What the task asks: The records below must be output exactly, with no images carried over.

##### Supplied entries #####

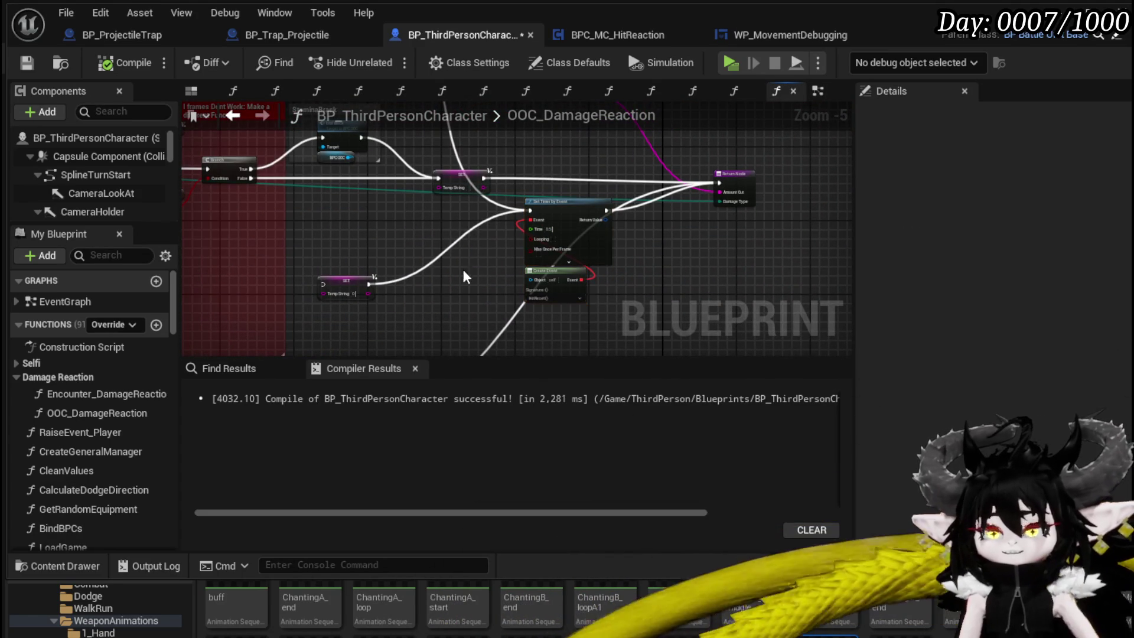
{"action": "left_click", "coordinate": [27, 63]}
{"action": "mouse_move", "coordinate": [326, 231]}
{"action": "left_mouse_down"}
{"action": "mouse_move", "coordinate": [628, 301]}
{"action": "mouse_move", "coordinate": [792, 272]}
{"action": "left_mouse_up"}
{"action": "scroll", "coordinate": [445, 230], "scroll_direction": "up", "scroll_amount": 3}
{"action": "scroll", "coordinate": [321, 236], "scroll_direction": "down", "scroll_amount": 2}
Step: Try wiring the Dodging output to the upper node, remove that connection, and compile
{"action": "mouse_move", "coordinate": [236, 279]}
{"action": "left_mouse_down"}
{"action": "mouse_move", "coordinate": [638, 76]}
{"action": "mouse_move", "coordinate": [696, 257]}
{"action": "left_mouse_up"}
{"action": "left_click_drag", "start_coordinate": [359, 186], "coordinate": [341, 91]}
{"action": "left_click_drag", "start_coordinate": [285, 179], "coordinate": [418, 185]}
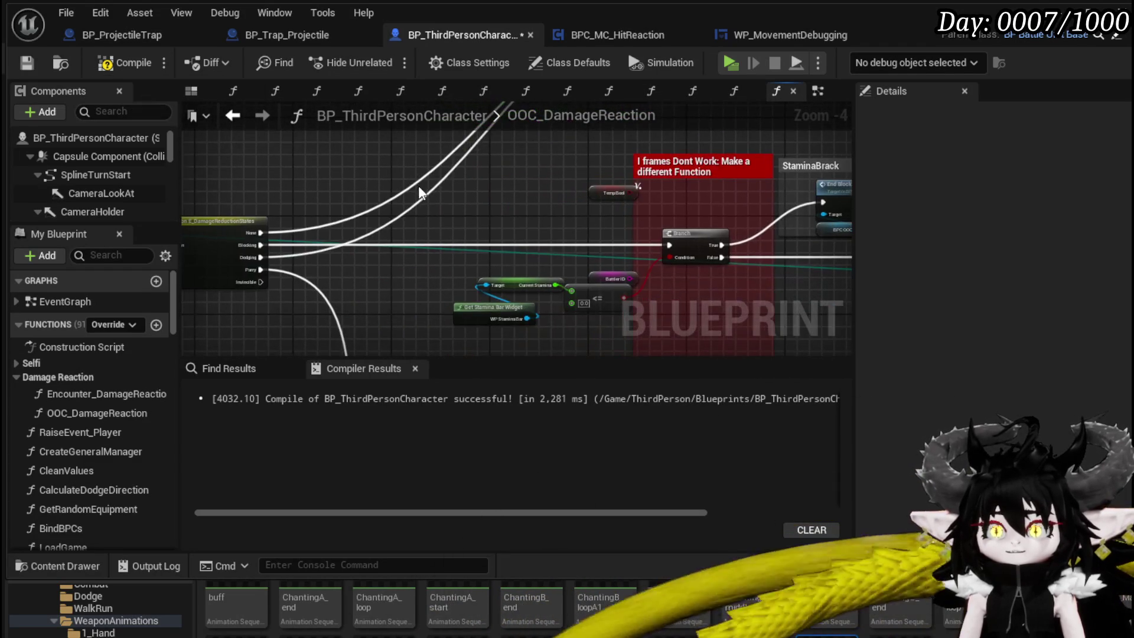
{"action": "left_click", "coordinate": [425, 198], "text": "alt"}
{"action": "left_click_drag", "start_coordinate": [492, 208], "coordinate": [491, 163]}
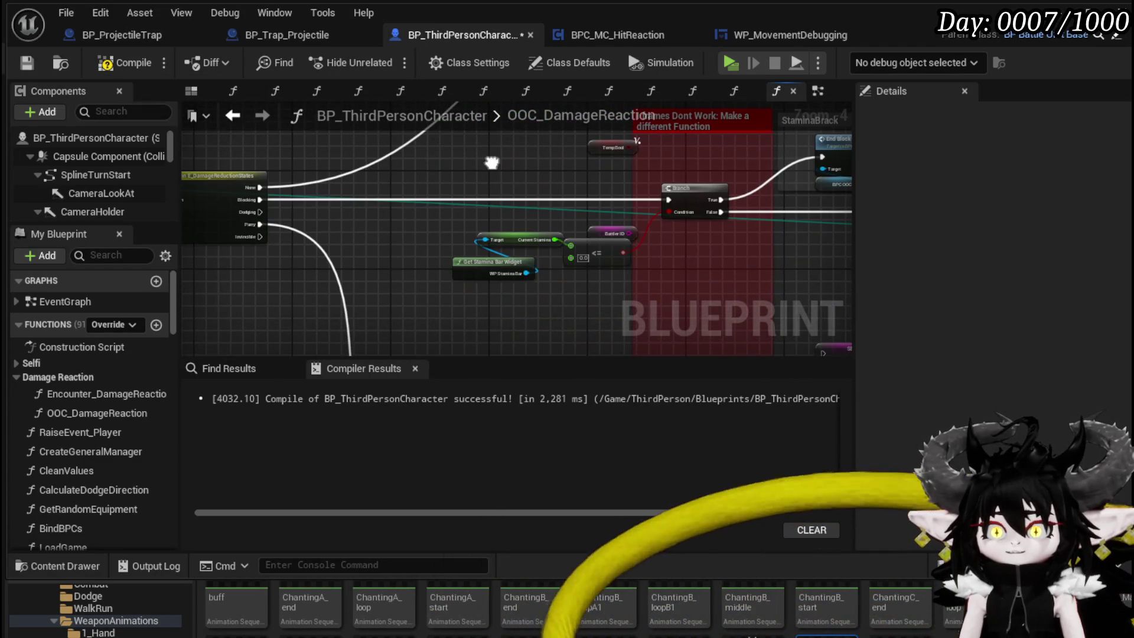
{"action": "left_click", "coordinate": [24, 62]}
Step: Save the Blueprint and select the stamina check nodes together
{"action": "mouse_move", "coordinate": [663, 152]}
{"action": "left_mouse_down"}
{"action": "mouse_move", "coordinate": [377, 172]}
{"action": "mouse_move", "coordinate": [603, 155]}
{"action": "mouse_move", "coordinate": [429, 177]}
{"action": "left_mouse_up"}
{"action": "left_click", "coordinate": [26, 63]}
{"action": "left_click_drag", "start_coordinate": [190, 337], "coordinate": [257, 306]}
{"action": "left_click_drag", "start_coordinate": [449, 203], "coordinate": [350, 264]}
{"action": "left_click_drag", "start_coordinate": [477, 192], "coordinate": [478, 192]}
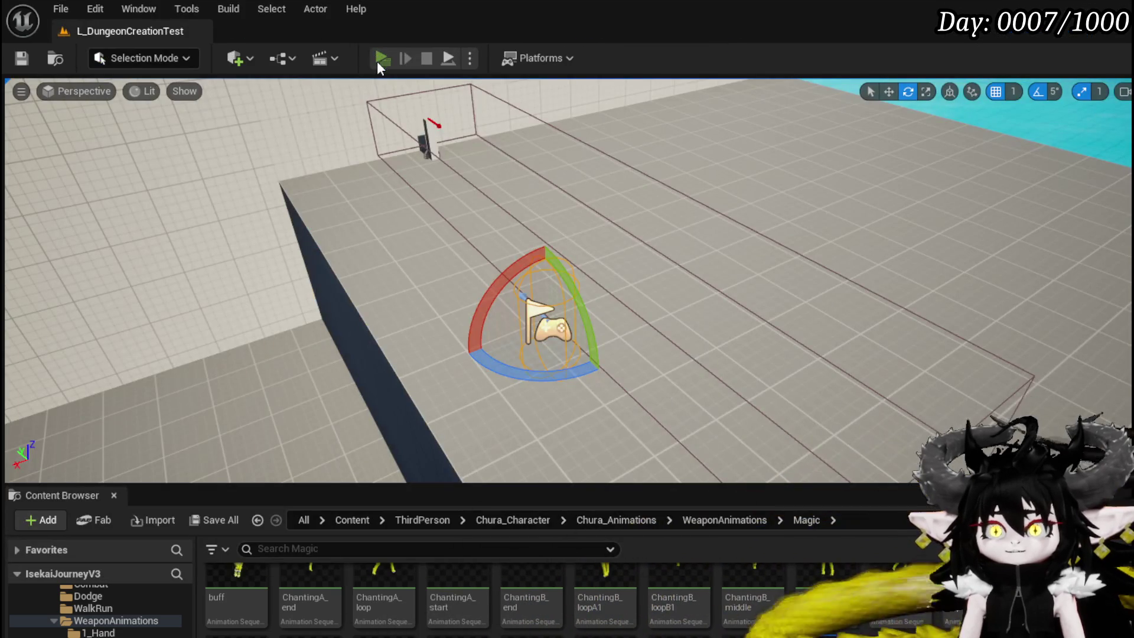
Step: Play-test moving forward and right while casting two fiery magic attacks, then stop and save the level
{"action": "left_click", "coordinate": [379, 58]}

#####

Answer for the task:
{"action": "left_click", "coordinate": [27, 63]}
{"action": "mouse_move", "coordinate": [326, 231]}
{"action": "left_mouse_down"}
{"action": "mouse_move", "coordinate": [628, 301]}
{"action": "mouse_move", "coordinate": [792, 272]}
{"action": "left_mouse_up"}
{"action": "scroll", "coordinate": [445, 230], "scroll_direction": "up", "scroll_amount": 3}
{"action": "scroll", "coordinate": [321, 236], "scroll_direction": "down", "scroll_amount": 2}
Step: Try wiring the Dodging output to the upper node, remove that connection, and compile
{"action": "mouse_move", "coordinate": [236, 279]}
{"action": "left_mouse_down"}
{"action": "mouse_move", "coordinate": [638, 76]}
{"action": "mouse_move", "coordinate": [696, 257]}
{"action": "left_mouse_up"}
{"action": "left_click_drag", "start_coordinate": [359, 186], "coordinate": [341, 91]}
{"action": "left_click_drag", "start_coordinate": [285, 179], "coordinate": [418, 185]}
{"action": "left_click", "coordinate": [425, 198], "text": "alt"}
{"action": "left_click_drag", "start_coordinate": [492, 208], "coordinate": [491, 163]}
{"action": "left_click", "coordinate": [24, 62]}
Step: Save the Blueprint and select the stamina check nodes together
{"action": "mouse_move", "coordinate": [663, 152]}
{"action": "left_mouse_down"}
{"action": "mouse_move", "coordinate": [377, 172]}
{"action": "mouse_move", "coordinate": [603, 155]}
{"action": "mouse_move", "coordinate": [429, 177]}
{"action": "left_mouse_up"}
{"action": "left_click", "coordinate": [26, 63]}
{"action": "left_click_drag", "start_coordinate": [190, 337], "coordinate": [257, 306]}
{"action": "left_click_drag", "start_coordinate": [449, 203], "coordinate": [350, 264]}
{"action": "left_click_drag", "start_coordinate": [477, 192], "coordinate": [478, 192]}
Step: Play-test moving forward and right while casting two fiery magic attacks, then stop and save the level
{"action": "left_click", "coordinate": [379, 58]}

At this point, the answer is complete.